Module 21: Network and Pathway Analyses of Omics Data
Instructors: Gaiteri, Guinney, Motsinger-Reif and Sieberts
This module covers a range of commonly used and newly emerging data-mining approaches for genetic and genomic data analysis. Coexpression networks based on gene-gene correlations are a tool that can be used to sample many regulatory networks and provide a window into complex diseases. The network structure itself can be used to understand how biological functions are implemented and homeostasis is maintained. We will review strategies for leveraging coexpression network structure to detect the collective influence of multiple contributing factors in complex diseases. We will discuss both pattern recognition and dimensionality reduction approaches, and will discuss details of highly successful methods like Classification and Regression Trees, Random Forest, and Multifactor Dimensionality Reduction. Throughout the course we will cover general issues with data-mining approaches such as variable selection, hypothesis testing, multiple comparisons, and predictive modeling. Finally, we will cover pathway-based analyses both in the gene expression study and GWAS frameworks. Pathway-based analyses can be used to leverage biological knowledge available from literature, gene ontologies or previous experiments to identify the pathways associated with disease or outcome. This approach can be illuminating in the case where each individual gene or loci shows small-to-moderate association, which might not overcome the significance burden of multiple testing which accompanies high-dimensional -omics analyses. Software tools for implementing the analyses discussed will be emphasized.
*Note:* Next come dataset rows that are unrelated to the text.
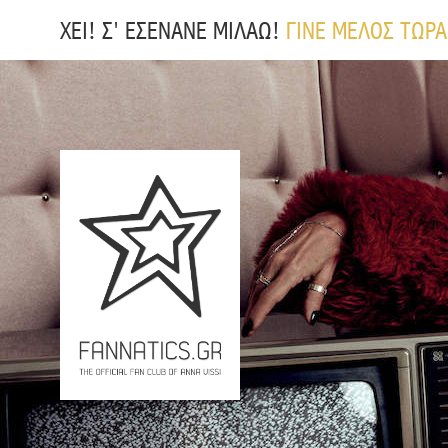
ΧΕΙ! Σ' ΕΣΕΝΑΝΕ ΜΙΛΑΩ!
ΓΙΝΕ ΜΕΛΟΣ ΤΩΡΑ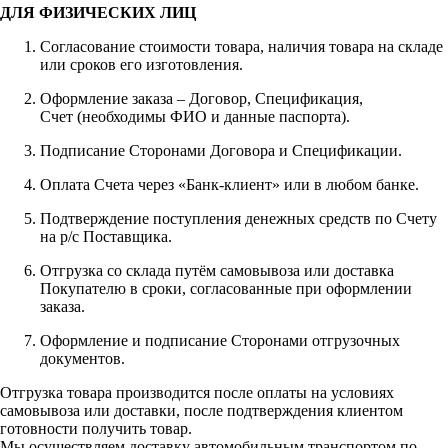
ДЛЯ ФИЗИЧЕСКИХ ЛИЦ
Согласование стоимости товара, наличия товара на складе
или сроков его изготовления.
Оформление заказа – Договор, Спецификация,
Счет (необходимы ФИО и данные паспорта).
Подписание Сторонами Договора и Спецификации.
Оплата Счета через «Банк-клиент» или в любом банке.
Подтверждение поступления денежных средств по Счету
на р/с Поставщика.
Отгрузка со склада путём самовывоза или доставка
Покупателю в сроки, согласованные при оформлении
заказа.
Оформление и подписание Сторонами отгрузочных
документов.
Отгрузка товара производится после оплаты на условиях
самовывоза или доставки, после подтверждения клиентом
готовности получить товар.
Мы осуществляем доставку автомобильным транспортом по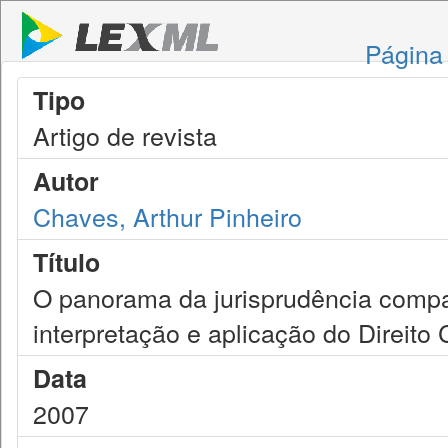
Página 
Tipo
Artigo de revista
Autor
Chaves, Arthur Pinheiro
Título
O panorama da jurisprudência compa
interpretação e aplicação do Direito
Data
2007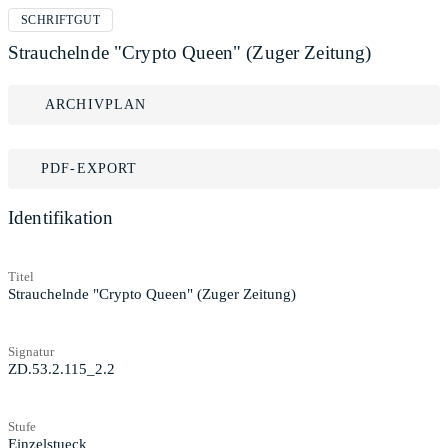
SCHRIFTGUT
Strauchelnde "Crypto Queen" (Zuger Zeitung)
ARCHIVPLAN
PDF-EXPORT
Identifikation
Titel
Strauchelnde "Crypto Queen" (Zuger Zeitung)
Signatur
ZD.53.2.115_2.2
Stufe
Einzelstueck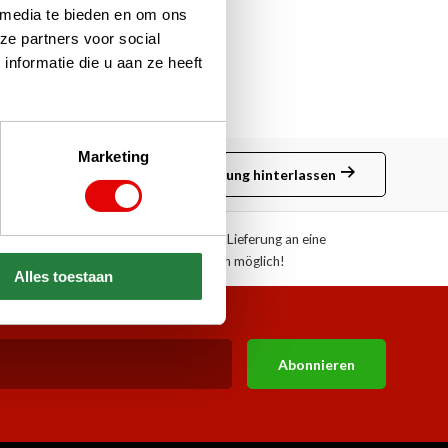
 media te bieden en om ons
ze partners voor social
nformatie die u aan ze heeft
Marketing
Bewertung hinterlassen
ote!
Abholung oder Lieferung an eine
Paketstation möglich!
Alles toestaan
Abonnieren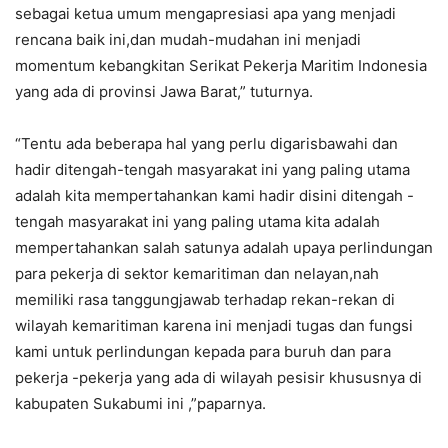
sebagai ketua umum mengapresiasi apa yang menjadi
rencana baik ini,dan mudah-mudahan ini menjadi
momentum kebangkitan Serikat Pekerja Maritim Indonesia
yang ada di provinsi Jawa Barat,” tuturnya.
“Tentu ada beberapa hal yang perlu digarisbawahi dan
hadir ditengah-tengah masyarakat ini yang paling utama
adalah kita mempertahankan kami hadir disini ditengah -
tengah masyarakat ini yang paling utama kita adalah
mempertahankan salah satunya adalah upaya perlindungan
para pekerja di sektor kemaritiman dan nelayan,nah
memiliki rasa tanggungjawab terhadap rekan-rekan di
wilayah kemaritiman karena ini menjadi tugas dan fungsi
kami untuk perlindungan kepada para buruh dan para
pekerja -pekerja yang ada di wilayah pesisir khususnya di
kabupaten Sukabumi ini ,”paparnya.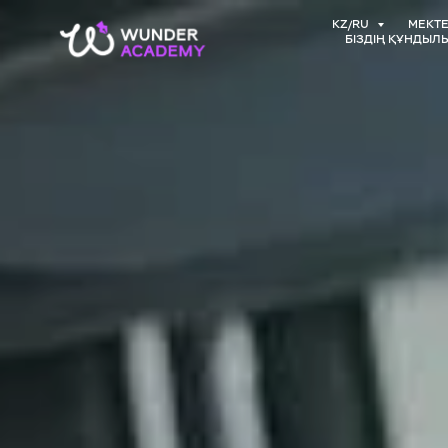
KZ/RU
МЕКТЕ
БІЗДІҢ ҚҰНДЫЛ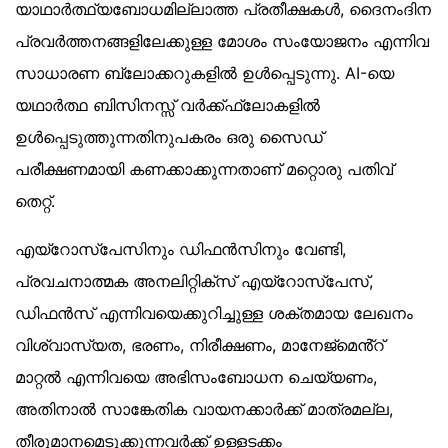
യാഥാർത്ഥ്യബോധമില്ലാത്ത പ്രതീക്ഷകൾ, ദൈനംദിന
പ്രവർത്തനങ്ങളിലേക്കുള്ള മോശം സംയോജനം എന്നിവ
സാധാരണ ബ്ലോക്കറുകളിൽ ഉൾപ്പെടുന്നു. AI-യെ
യഥാർത്ഥ ബിസിനസ്സ് വർക്ക്ഫ്ലോകളിൽ
ഉൾപ്പെടുത്തുന്നതിനുപകരം ഒരു സൈഡ്
പരീക്ഷണമായി കണക്കാക്കുന്നതാണ് മറ്റൊരു പതിവ്
തെറ്റ്.
എയ്‌റോസ്‌പേസിനും ഡിഫൻസിനും വേണ്ടി,
പ്രവചനാത്മക അനലിറ്റിക്‌സ് എയ്‌റോസ്‌പേസ്,
ഡിഫൻസ് എന്നിവയെക്കുറിച്ചുള്ള ശക്തമായ ലേഖനം
വിശ്വാസ്യത, ഭരണം, നിരീക്ഷണം, മാനേജ്‌മെൻ്റ്
മാറ്റൽ എന്നിവയെ അഭിസംബോധന ചെയ്യണം,
അതിനാൽ സാങ്കേതിക വായനക്കാർക്ക് മാത്രമല്ല,
തീരുമാനമെടുക്കുന്നവർക്ക് ഉള്ളടക്കം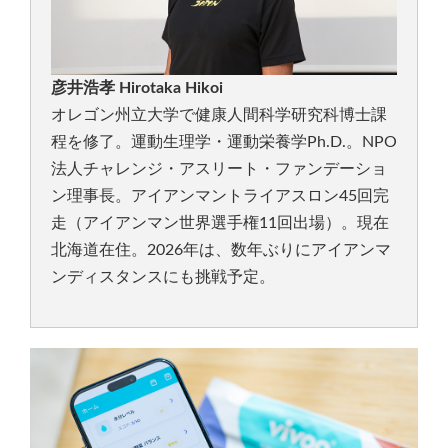
彦井浩孝 Hirotaka Hikoi
オレゴン州立大学で健康人間科学研究科博士課
程を修了。運動生理学・運動栄養学Ph.D.。NPO
法人チャレンジ・アスリート・ファンデーショ
ン理事長。アイアンマントライアスロン45回完
走（アイアンマン世界選手権11回出場）。現在
北海道在住。2026年は、数年ぶりにアイアンマ
ンディスタンスにも挑戦予定。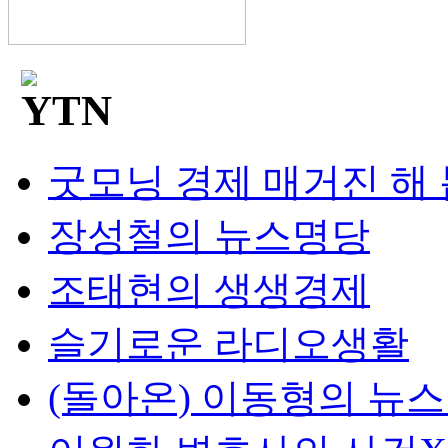
굿모닝 경제 매거진 해
장성철의 뉴스명당
조태현의 생생경제
슬기로운 라디오생활
(돌아온) 이동형의 뉴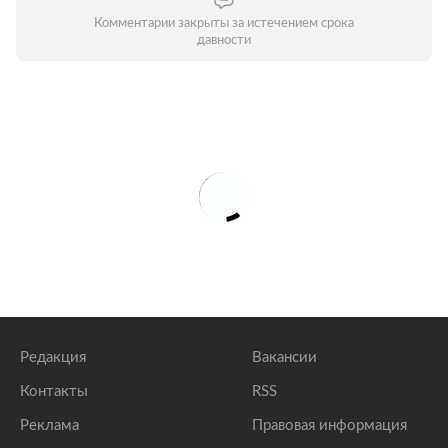
Комментарии закрыты за истечением срока
давности
Редакция
Вакансии
Контакты
RSS
Реклама
Правовая информация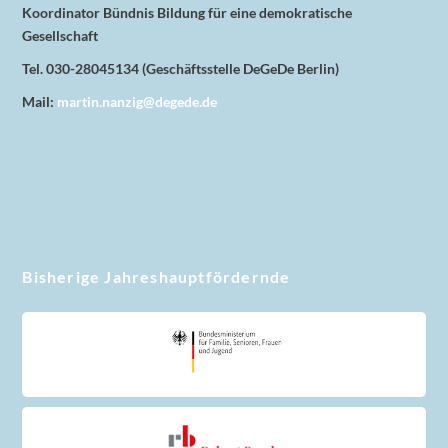
Koordinator Bündnis Bildung für eine demokratische
Gesellschaft
Tel. 030-28045134 (Geschäftsstelle DeGeDe Berlin)
Mail:
martin.nanzig@degede.de
Bisherige Jahreshauptfördernde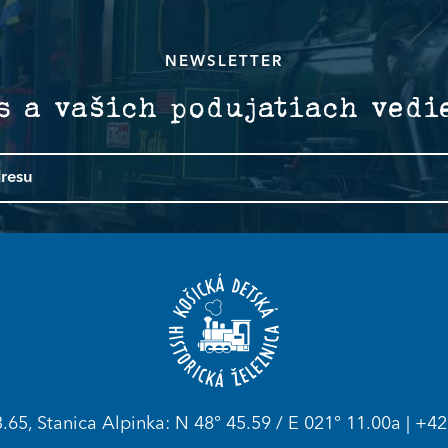
NEWSLETTER
s a vašich podujatiach vedi
.65, Stanica Alpinka: N 48° 45.59 / E 021° 11.00a |
+42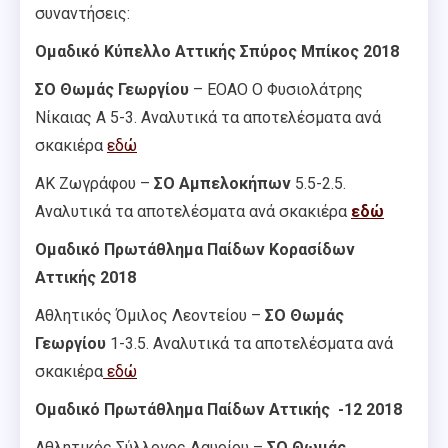
συναντήσεις:
Ομαδικό Κύπελλο Αττικής Σπύρος Μπίκος 2018
ΣΟ Θωμάς Γεωργίου
– ΕΟΑΟ Ο Φυσιολάτρης
Νίκαιας Α 5-3. Αναλυτικά τα αποτελέσματα ανά
σκακιέρα
εδώ
ΑΚ Ζωγράφου –
ΣΟ Αμπελοκήπων
5.5-2.5.
Αναλυτικά τα αποτελέσματα ανά σκακιέρα
εδώ
Ομαδικό Πρωτάθλημα Παίδων Κορασίδων
Αττικής 2018
Αθλητικός Όμιλος Λεοντείου –
ΣΟ Θωμάς
Γεωργίου
1-3.5. Αναλυτικά τα αποτελέσματα ανά
σκακιέρα
εδώ
Ομαδικό Πρωτάθλημα Παίδων Αττικής -12 2018
Αθλητικός Σύλλογος Λαυρίου –
ΣΟ Θωμάς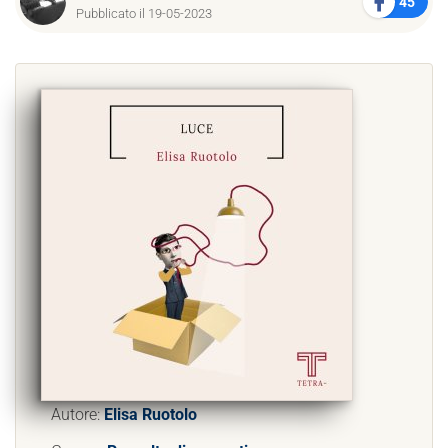
45
Pubblicato il 19-05-2023
Autore:
Elisa Ruotolo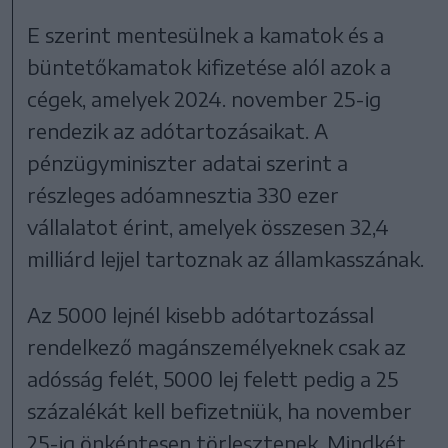
E szerint mentesülnek a kamatok és a
büntetőkamatok kifizetése alól azok a
cégek, amelyek 2024. november 25-ig
rendezik az adótartozásaikat. A
pénzügyminiszter adatai szerint a
részleges adóamnesztia 330 ezer
vállalatot érint, amelyek összesen 32,4
milliárd lejjel tartoznak az államkasszának.
Az 5000 lejnél kisebb adótartozással
rendelkező magánszemélyeknek csak az
adósság felét, 5000 lej felett pedig a 25
százalékát kell befizetniük, ha november
25-ig önkéntesen törlesztenek. Mindkét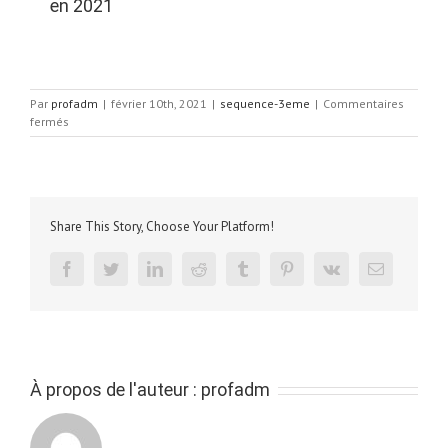
en 2021
Par
profadm
|
février 10th, 2021
|
sequence-3eme
|
Commentaires
sur
fermés
Créer
un
jeux
vidéo
adapté
Share This Story, Choose Your Platform!
à
son
public.
facebook
twitter
linkedin
reddit
tumblr
pinterest
vk
Email
À propos de l'auteur :
profadm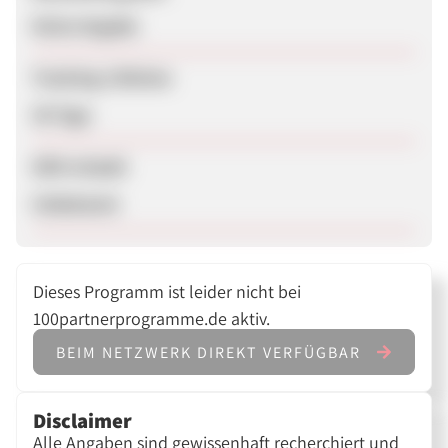
Keine Angabe
Tracking-Lifetime
30 Tage
SEM erlaubt
Unbekannt
Dieses Programm ist leider nicht bei
100partnerprogramme.de aktiv.
BEIM NETZWERK DIREKT VERFÜGBAR
Disclaimer
Alle Angaben sind gewissenhaft recherchiert und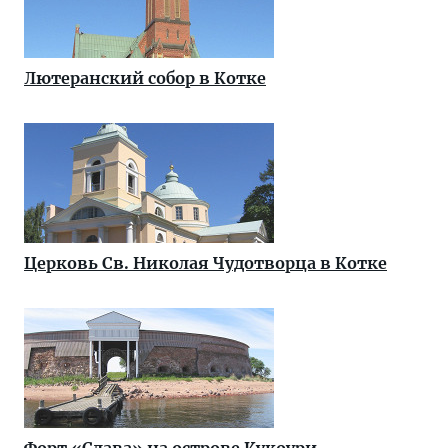
Лютеранский собор в Котке
Церковь Св. Николая Чудотворца в Котке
Module 22: Plant and Animal Association Mapping
Instructors: P. Bradbury
This module is an introduction to association mapping, focusing on plant and animal populations. Topics include theory of linkage disequilibrium and mapping, population and family-based association techniques for discrete and continuous traits, methods for detecting and accounting for population structure, issues in polyploid organisms, multiple testing issues, and genotyping strategies. Examples for real data, including a discussion of linkage disequilibrium in plant and animal populations. Hands-on experience with publicly available software packages, including TASSEL. Assumes material in Modules 1, 4 and 5. Material in Modules 6 or 8 would be useful.